EXCERPTED TEXT -
========

The English language is remarkable for reasons far too numerous to mention. Though estimates vary widely, most authorities agree that English contains over a quarter of a million words; and that it lends itself to nuances of expression that are quite impossible in many other tongues is beyond question. As a native speaker, it’s easy to take for granted the subtlety and refinement of expression afforded to me by the accident of my birth in an English-speaking country. And many of the ambiguities and idiosyncrasies of English, which so delight scholars and men and women of letters, are notoriously confounding to non-native speakers attempting to master the language. English even has an entire category of words that have not just multiple definitions, but two completely opposite meanings. They are called contranyms and include the enigmatic words sanction, oversight, refrain, garnish, and (my personal favorite) cleave.

As with so much else, context is the key to parsing the intended meaning of these Janus words, appropriately named after the two-faced god of Roman mythology. If I were to write that, “the infant cleaved to her mother’s breast”, you would be unlikely to infer that it was act of violence on the part of the child, unless I had given you some extraordinary reason to think so. Mercifully for us all perhaps, contranyms are relatively few, whereas English abounds in perfectly unequivocal words that are almost impossible to misconstrue: words such as rape. I qualify the word impossible with the word almost because there seems to be some confusion among some elected officials of the United States Congress regarding the precise definition of this word, which, until quite recently, I had never regarded as particularly unambiguous.

If Republican vice-presidential nominee Paul Ryan and his feckless colleague, Todd Akin (R-MO), the original sponsors of the “No Taxpayer Funding for Abortion Act”, have any credentials as professional lexicographers, they’ve done an excellent job of concealing them. And yet, very much of their own accord and on the basis of an authority that remains a complete mystery to me, these two men have undertaken the offensive, arrogant, and unnecessary task of redefining the word rape, a task for which they are wholly unqualified and a word whose meaning, I assure you, has never stymied any literate person, nor for that matter, any person who has ever been raped.

========

RECORDED INFORMATION -

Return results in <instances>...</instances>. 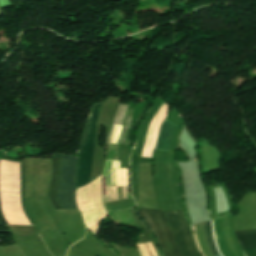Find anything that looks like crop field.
Segmentation results:
<instances>
[{"mask_svg":"<svg viewBox=\"0 0 256 256\" xmlns=\"http://www.w3.org/2000/svg\"><path fill=\"white\" fill-rule=\"evenodd\" d=\"M195 232H196V236H197V239H198V242H199V245H200V248L201 250L203 251V253L206 255V256H212L208 250V247H207V244L205 242V233H204V229H203V224H200V225H197V226H194L193 227ZM192 228V229H193ZM193 230V232H194ZM194 232V234H195ZM199 248V249H200ZM200 250V251H201ZM202 253V252H201ZM202 253V254H203ZM203 254V256H204Z\"/></svg>","mask_w":256,"mask_h":256,"instance_id":"8","label":"crop field"},{"mask_svg":"<svg viewBox=\"0 0 256 256\" xmlns=\"http://www.w3.org/2000/svg\"><path fill=\"white\" fill-rule=\"evenodd\" d=\"M175 127L176 125L164 120L160 128V132L157 140V145H156L157 150H162L167 152L170 151Z\"/></svg>","mask_w":256,"mask_h":256,"instance_id":"6","label":"crop field"},{"mask_svg":"<svg viewBox=\"0 0 256 256\" xmlns=\"http://www.w3.org/2000/svg\"><path fill=\"white\" fill-rule=\"evenodd\" d=\"M77 159L61 156V176L58 196L64 209L77 208L75 203V173Z\"/></svg>","mask_w":256,"mask_h":256,"instance_id":"3","label":"crop field"},{"mask_svg":"<svg viewBox=\"0 0 256 256\" xmlns=\"http://www.w3.org/2000/svg\"><path fill=\"white\" fill-rule=\"evenodd\" d=\"M139 213L156 234L164 255L182 256L163 212L139 211Z\"/></svg>","mask_w":256,"mask_h":256,"instance_id":"2","label":"crop field"},{"mask_svg":"<svg viewBox=\"0 0 256 256\" xmlns=\"http://www.w3.org/2000/svg\"><path fill=\"white\" fill-rule=\"evenodd\" d=\"M52 177L48 190V195L55 209H63L57 196V187L60 175V156H53L52 158Z\"/></svg>","mask_w":256,"mask_h":256,"instance_id":"5","label":"crop field"},{"mask_svg":"<svg viewBox=\"0 0 256 256\" xmlns=\"http://www.w3.org/2000/svg\"><path fill=\"white\" fill-rule=\"evenodd\" d=\"M247 256H256V230L234 232Z\"/></svg>","mask_w":256,"mask_h":256,"instance_id":"7","label":"crop field"},{"mask_svg":"<svg viewBox=\"0 0 256 256\" xmlns=\"http://www.w3.org/2000/svg\"><path fill=\"white\" fill-rule=\"evenodd\" d=\"M100 105L101 104L91 107L89 117L84 128L78 161L79 167L77 174V188L91 182L96 141L99 129L97 116Z\"/></svg>","mask_w":256,"mask_h":256,"instance_id":"1","label":"crop field"},{"mask_svg":"<svg viewBox=\"0 0 256 256\" xmlns=\"http://www.w3.org/2000/svg\"><path fill=\"white\" fill-rule=\"evenodd\" d=\"M183 256H199L181 212H164Z\"/></svg>","mask_w":256,"mask_h":256,"instance_id":"4","label":"crop field"},{"mask_svg":"<svg viewBox=\"0 0 256 256\" xmlns=\"http://www.w3.org/2000/svg\"><path fill=\"white\" fill-rule=\"evenodd\" d=\"M20 166V199H21V205H22V209L26 215V217L28 218L29 222L31 223V225L33 224V222L31 221V219L29 218L26 209L24 207V199H23V192H22V187H23V174H22V163H19ZM0 224H5L1 212H0Z\"/></svg>","mask_w":256,"mask_h":256,"instance_id":"9","label":"crop field"}]
</instances>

========

TASK REQUIREMENTS -
• 1. In the excerpt on English contranyms, which contranym does the writer call a personal favorite?
• 2. Reproduce word for word everything in the excerpt on English contranyms from "As with so much" down to "as particularly unambiguous.".

WORKED ANSWERS -
• 1. Cleave.

• 2.
As with so much else, context is the key to parsing the intended meaning of these Janus words, appropriately named after the two-faced god of Roman mythology. If I were to write that, “the infant cleaved to her mother’s breast”, you would be unlikely to infer that it was act of violence on the part of the child, unless I had given you some extraordinary reason to think so. Mercifully for us all perhaps, contranyms are relatively few, whereas English abounds in perfectly unequivocal words that are almost impossible to misconstrue: words such as rape. I qualify the word impossible with the word almost because there seems to be some confusion among some elected officials of the United States Congress regarding the precise definition of this word, which, until quite recently, I had never regarded as particularly unambiguous.